WORK REQUIRED:
Retype all data exactly as given. Pictures should not be retyped.
RECORDS SHOWN section start
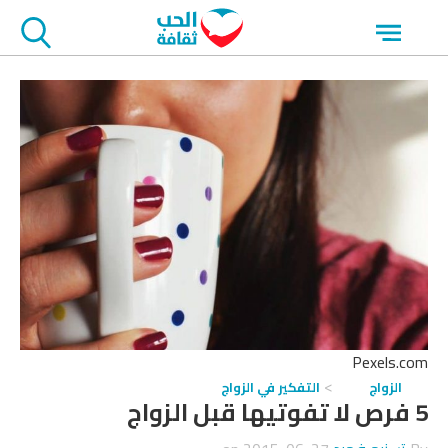
جاوز
Open
لاعلان
menu
Pexels.com
الزواج
التفكير في الزواج
5 فرص لا تفوتيها قبل الزواج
RECORDS SHOWN section end
OUTPUT:
جاوز
Open
لاعلان
menu
Pexels.com
الزواج
التفكير في الزواج
5 فرص لا تفوتيها قبل الزواج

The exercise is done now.